July 1, 2015
The most obvious challenge of working with "big" data is that the volume can exceed what is feasible to compute with. Traditional methods can fail to scale up. Instead, we need new ways to scale state-of-the-art methods, or new methods with tractable computational complexity. Working in our favour is the fact that data often exhibits sparsity, and high support for important features. Speakers from across mathematics, statistics, machine learning and computer science will highlight techniques for scaling up to big data.
- Emmanuel Candes (Professor, Stanford University) [slides]
- Martin Wainwright (Professor, University of California at Berkeley) [slides]
- Alexander J. Smola (Researcher, Google and Professor, Carnegie Mellon University)
- Graham Cormode (Professor, University of Warwick) [slides]
The workshop will take place in the Mathematics and Statistics Department, Zeeman Building, at the University of Warwick. Talks will be held in MS.02. Travel information
Registration for this workshop has now closed.
The big data era has created a new scientific paradigm: collect data first, ask questions later. When the universe of scientific hypotheses that are being examined simultaneously is not taken account, inferences are likely to be false. The consequence is that follow up studies are likely not to be able to reproduce earlier reported findings or discoveries. This reproducibility failure bears a substantial cost and this talk is about new statistical tools to address this issue. Imagine that we observe a response variable together with a large number of potential explanatory variables, and would like to be able to discover which variables are truly associated with the response. At the same time, we need to know that the false discovery rate (FDR)---the expected fraction of false discoveries among all discoveries---is not too high, in order to assure the scientist that most of the discoveries are indeed true and replicable. We discuss the knockoff filter, a new variable selection procedure controlling the FDR in the statistical linear model whenever there are at least as many observations as variables. This method achieves exact FDR control in finite sample settings no matter the design or covariates, the number of variables in the model, and the amplitudes of the unknown regression coefficients, and does not require any knowledge of the noise level. This work is joint with Rina Foygel Barber.

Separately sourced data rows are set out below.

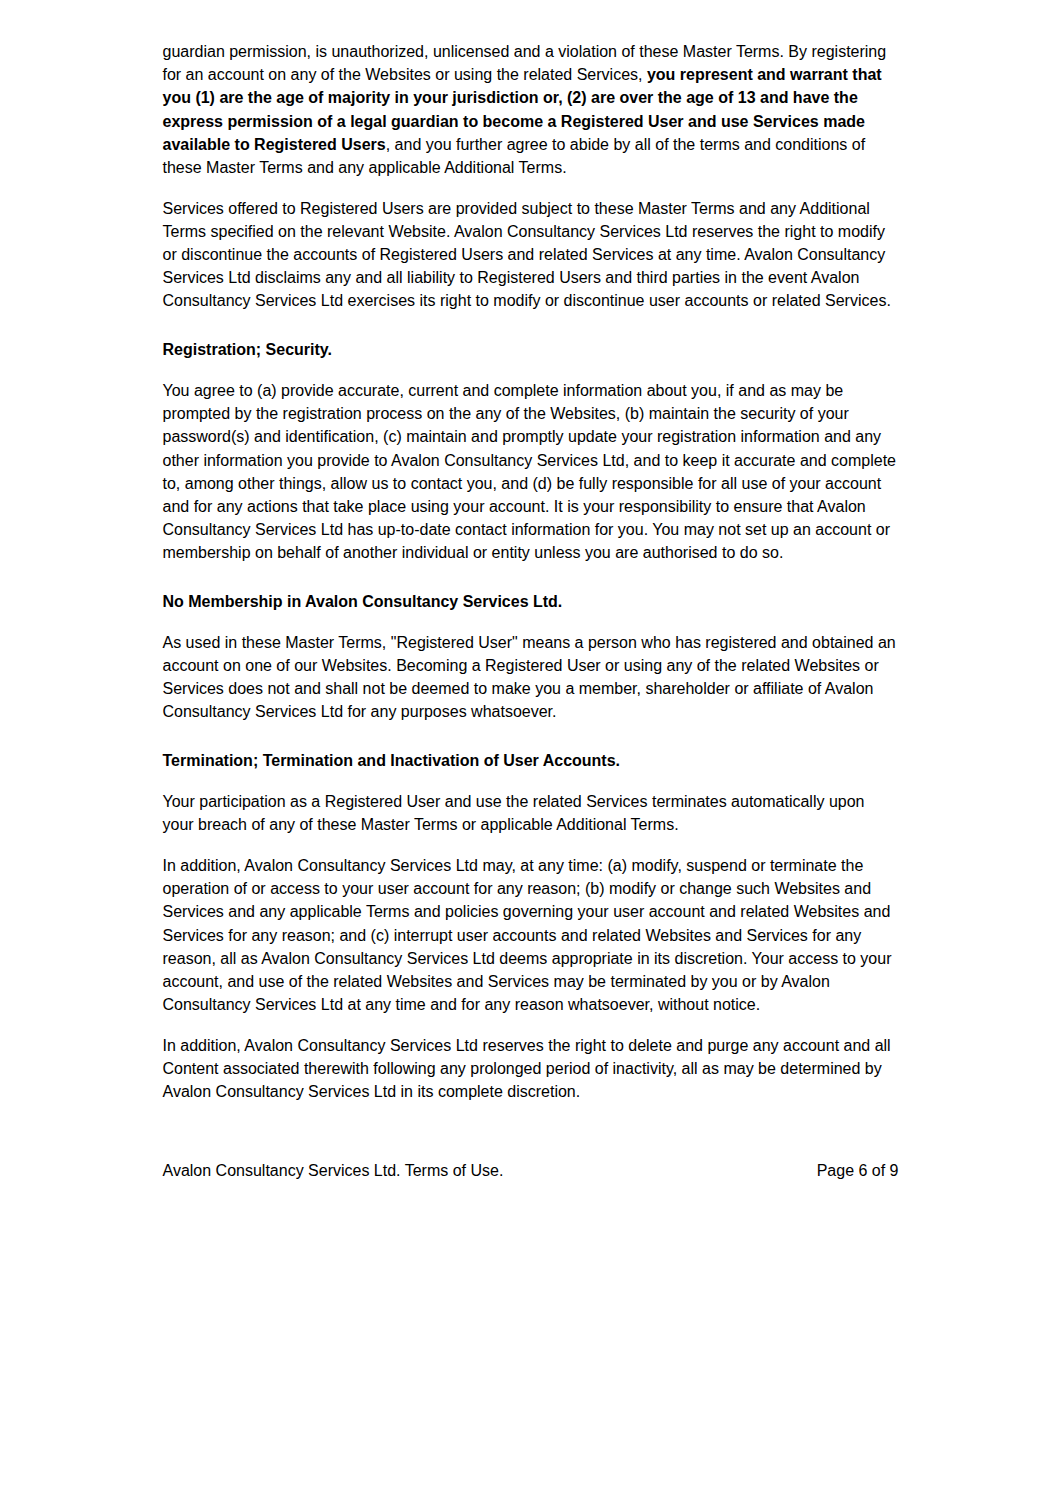guardian permission, is unauthorized, unlicensed and a violation of these Master Terms. By registering for an account on any of the Websites or using the related Services, you represent and warrant that you (1) are the age of majority in your jurisdiction or, (2) are over the age of 13 and have the express permission of a legal guardian to become a Registered User and use Services made available to Registered Users, and you further agree to abide by all of the terms and conditions of these Master Terms and any applicable Additional Terms.
Services offered to Registered Users are provided subject to these Master Terms and any Additional Terms specified on the relevant Website. Avalon Consultancy Services Ltd reserves the right to modify or discontinue the accounts of Registered Users and related Services at any time. Avalon Consultancy Services Ltd disclaims any and all liability to Registered Users and third parties in the event Avalon Consultancy Services Ltd exercises its right to modify or discontinue user accounts or related Services.
Registration; Security.
You agree to (a) provide accurate, current and complete information about you, if and as may be prompted by the registration process on the any of the Websites, (b) maintain the security of your password(s) and identification, (c) maintain and promptly update your registration information and any other information you provide to Avalon Consultancy Services Ltd, and to keep it accurate and complete to, among other things, allow us to contact you, and (d) be fully responsible for all use of your account and for any actions that take place using your account. It is your responsibility to ensure that Avalon Consultancy Services Ltd has up-to-date contact information for you. You may not set up an account or membership on behalf of another individual or entity unless you are authorised to do so.
No Membership in Avalon Consultancy Services Ltd.
As used in these Master Terms, "Registered User" means a person who has registered and obtained an account on one of our Websites. Becoming a Registered User or using any of the related Websites or Services does not and shall not be deemed to make you a member, shareholder or affiliate of Avalon Consultancy Services Ltd for any purposes whatsoever.
Termination; Termination and Inactivation of User Accounts.
Your participation as a Registered User and use the related Services terminates automatically upon your breach of any of these Master Terms or applicable Additional Terms.
In addition, Avalon Consultancy Services Ltd may, at any time: (a) modify, suspend or terminate the operation of or access to your user account for any reason; (b) modify or change such Websites and Services and any applicable Terms and policies governing your user account and related Websites and Services for any reason; and (c) interrupt user accounts and related Websites and Services for any reason, all as Avalon Consultancy Services Ltd deems appropriate in its discretion. Your access to your account, and use of the related Websites and Services may be terminated by you or by Avalon Consultancy Services Ltd at any time and for any reason whatsoever, without notice.
In addition, Avalon Consultancy Services Ltd reserves the right to delete and purge any account and all Content associated therewith following any prolonged period of inactivity, all as may be determined by Avalon Consultancy Services Ltd in its complete discretion.
Avalon Consultancy Services Ltd. Terms of Use. Page 6 of 9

A fundamental challenge in processing the massive quantities of information generated by modern applications is in extracting suitable representations of the data that can be stored, manipulated and interrogated on a single machine. A promising approach is in the design and analysis of compact summaries: data structures which capture key features of the data, and which can be created effectively over distributed data sets. Popular summary structures include the count distinct algorithms, which compactly approximate item set cardinalities, and sketches which allow vector norms and products to be estimated. These are very attractive, since they can be computed in parallel and combined to yield a single, compact summary of the data. This talk gives an overview of the concepts behind, and examples of, compact summaries.
Sketches and other randomized projection schemes are generic tools for dimensionality reduction. In this talk, we discuss some recent developments in the use of sketching for obtaining fast but approximate solutions to various types of high-dimensional convex programs, ranging from relatively simple least-squares problems to more complex semidefinite programs. In the context of least-squares programs, we begin by proving that the standard version of least-squares sketching is highly suboptimal for solution approximation. Motivated by this deficiency, we propose a novel scheme known as the iterative Hessian sketch, and provide sharp bounds on its solution error. This scheme also has a generalization to arbitrary twice-differentiable objectives, leading to a randomized optimization algorithm known as the Newton sketch.
Based on joint work with Mert Pilanci and Yun Yang, UC Berkeley.
Random function classes offer an extremely versatile tool for describing nonlinearities, as they are commonly employed in machine learning. This ranges from compact summaries of distributions to nonlinear function expansions. We show that Bloom Filters, the Count-Min sketch, and a new family of Semidefinite Sketches can all be viewed as attempts at finding the most conservative solution of a convex optimization problem (and with matching guarantees) when querying properties of a distribution. Moreover, the sketches themselves prove useful, e.g. when representing high-dimensional functions, thus leading to the hash kernel for generalized linear models and recommender systems. Next we discuss random kitchen sinks and their accelerated variants, fastfood, a-la-carte and deep-fried convnets. They offer memory-efficient alternatives to incomplete matrix factorization and decomposition for kernel functions. Finally, we combine this approach with sketches, using Pagh's compressed matrix multiplication construction, yielding computationally efficient two-sample and independence tests.